[Work required] Transcribe the whole listing below without changing a word, but leave out every image.

[Supplied records]
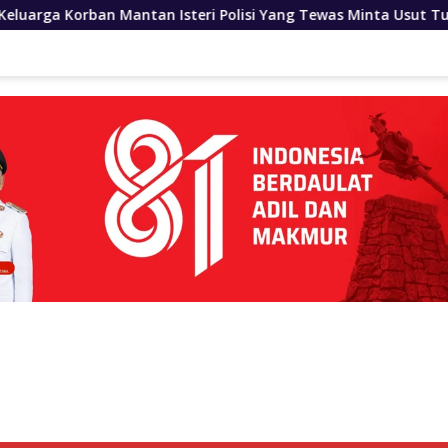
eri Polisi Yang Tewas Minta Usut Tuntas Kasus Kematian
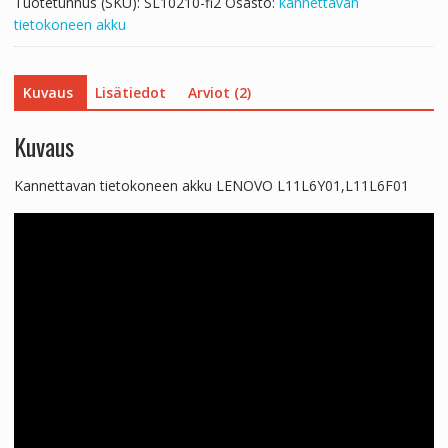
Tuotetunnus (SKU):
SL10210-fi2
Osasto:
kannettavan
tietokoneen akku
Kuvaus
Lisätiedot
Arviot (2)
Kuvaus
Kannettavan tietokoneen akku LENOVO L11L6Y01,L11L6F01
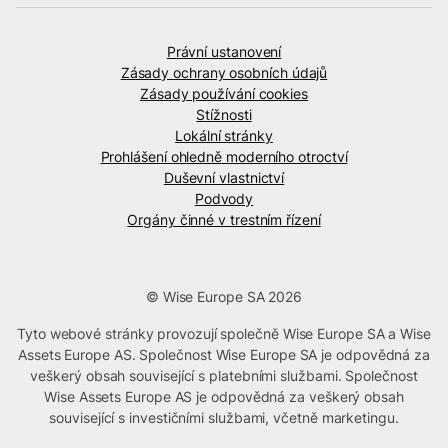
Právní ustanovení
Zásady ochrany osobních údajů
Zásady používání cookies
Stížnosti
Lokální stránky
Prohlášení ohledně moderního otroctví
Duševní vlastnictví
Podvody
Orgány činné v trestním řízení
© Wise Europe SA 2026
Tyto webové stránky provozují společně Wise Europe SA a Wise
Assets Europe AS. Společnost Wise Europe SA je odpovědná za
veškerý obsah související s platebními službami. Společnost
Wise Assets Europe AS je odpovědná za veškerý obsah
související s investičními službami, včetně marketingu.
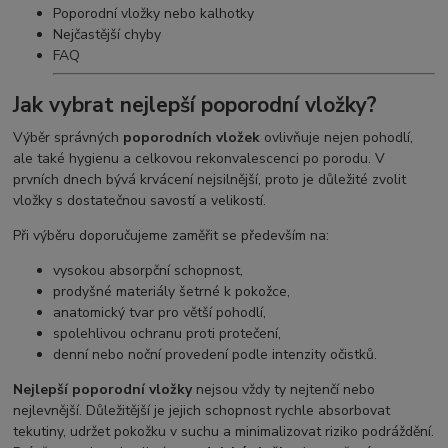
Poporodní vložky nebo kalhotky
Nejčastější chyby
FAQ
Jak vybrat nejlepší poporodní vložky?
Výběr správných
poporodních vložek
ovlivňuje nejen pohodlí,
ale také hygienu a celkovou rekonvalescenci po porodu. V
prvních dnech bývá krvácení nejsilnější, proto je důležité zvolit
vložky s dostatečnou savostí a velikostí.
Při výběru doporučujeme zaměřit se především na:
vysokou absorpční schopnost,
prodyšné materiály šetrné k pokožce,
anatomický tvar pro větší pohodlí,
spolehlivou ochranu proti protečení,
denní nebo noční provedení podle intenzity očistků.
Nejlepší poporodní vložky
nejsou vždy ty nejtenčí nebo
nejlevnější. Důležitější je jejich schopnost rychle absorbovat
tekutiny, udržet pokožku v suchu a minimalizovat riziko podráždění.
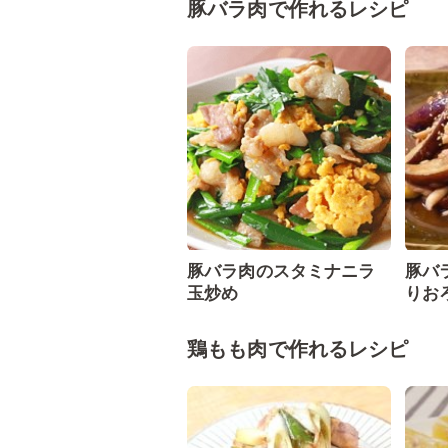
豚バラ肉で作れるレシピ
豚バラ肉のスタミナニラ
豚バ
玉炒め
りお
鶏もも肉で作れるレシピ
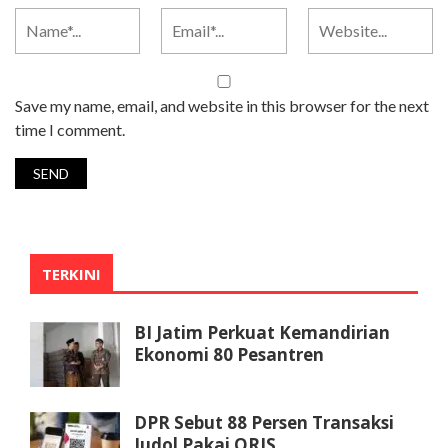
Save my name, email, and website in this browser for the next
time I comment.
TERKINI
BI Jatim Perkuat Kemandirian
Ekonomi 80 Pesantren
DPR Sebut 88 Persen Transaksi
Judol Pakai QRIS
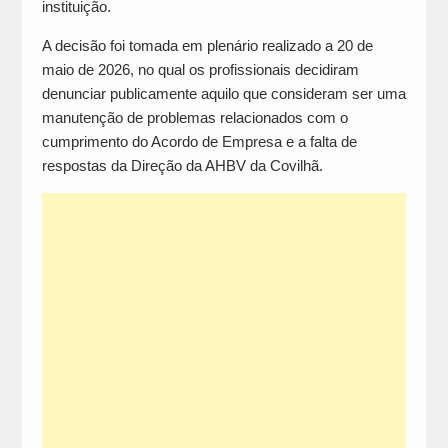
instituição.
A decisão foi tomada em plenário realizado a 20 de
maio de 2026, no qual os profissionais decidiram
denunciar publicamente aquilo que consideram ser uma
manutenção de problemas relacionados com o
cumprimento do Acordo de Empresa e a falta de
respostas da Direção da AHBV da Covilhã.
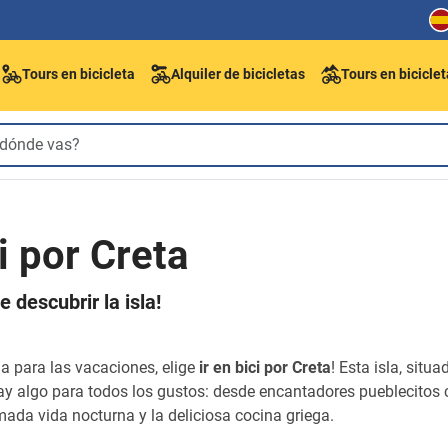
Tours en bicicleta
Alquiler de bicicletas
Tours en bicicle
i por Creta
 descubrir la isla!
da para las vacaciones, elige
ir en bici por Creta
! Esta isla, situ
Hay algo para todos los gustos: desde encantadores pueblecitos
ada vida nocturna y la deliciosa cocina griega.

[Answer to this exercise]
eri Polisi Yang Tewas Minta Usut Tuntas Kasus Kematian
Tuotetunnus (SKU):
SL10210-fi2
Osasto:
kannettavan
tietokoneen akku
Kuvaus
Lisätiedot
Arviot (2)
Kuvaus
Kannettavan tietokoneen akku LENOVO L11L6Y01,L11L6F01
Právní ustanovení
Zásady ochrany osobních údajů
Zásady používání cookies
Stížnosti
Lokální stránky
Prohlášení ohledně moderního otroctví
Duševní vlastnictví
Podvody
Orgány činné v trestním řízení
© Wise Europe SA 2026
Tyto webové stránky provozují společně Wise Europe SA a Wise
Assets Europe AS. Společnost Wise Europe SA je odpovědná za
veškerý obsah související s platebními službami. Společnost
Wise Assets Europe AS je odpovědná za veškerý obsah
související s investičními službami, včetně marketingu.
Poporodní vložky nebo kalhotky
Nejčastější chyby
FAQ
Jak vybrat nejlepší poporodní vložky?
Výběr správných
poporodních vložek
ovlivňuje nejen pohodlí,
ale také hygienu a celkovou rekonvalescenci po porodu. V
prvních dnech bývá krvácení nejsilnější, proto je důležité zvolit
vložky s dostatečnou savostí a velikostí.
Při výběru doporučujeme zaměřit se především na:
vysokou absorpční schopnost,
prodyšné materiály šetrné k pokožce,
anatomický tvar pro větší pohodlí,
spolehlivou ochranu proti protečení,
denní nebo noční provedení podle intenzity očistků.
Nejlepší poporodní vložky
nejsou vždy ty nejtenčí nebo
nejlevnější. Důležitější je jejich schopnost rychle absorbovat
tekutiny, udržet pokožku v suchu a minimalizovat riziko podráždění.
豚バラ肉で作れるレシピ
豚バラ肉のスタミナニラ
豚バ
玉炒め
りお
鶏もも肉で作れるレシピ
Save my name, email, and website in this browser for the next
time I comment.
TERKINI
BI Jatim Perkuat Kemandirian
Ekonomi 80 Pesantren
DPR Sebut 88 Persen Transaksi
Judol Pakai QRIS
instituição.
A decisão foi tomada em plenário realizado a 20 de
maio de 2026, no qual os profissionais decidiram
denunciar publicamente aquilo que consideram ser uma
manutenção de problemas relacionados com o
cumprimento do Acordo de Empresa e a falta de
respostas da Direção da AHBV da Covilhã.
Tours en bicicleta
Alquiler de bicicletas
Tours en bicicle
i por Creta
 descubrir la isla!
da para las vacaciones, elige
ir en bici por Creta
! Esta isla, situ
Hay algo para todos los gustos: desde encantadores pueblecitos
ada vida nocturna y la deliciosa cocina griega.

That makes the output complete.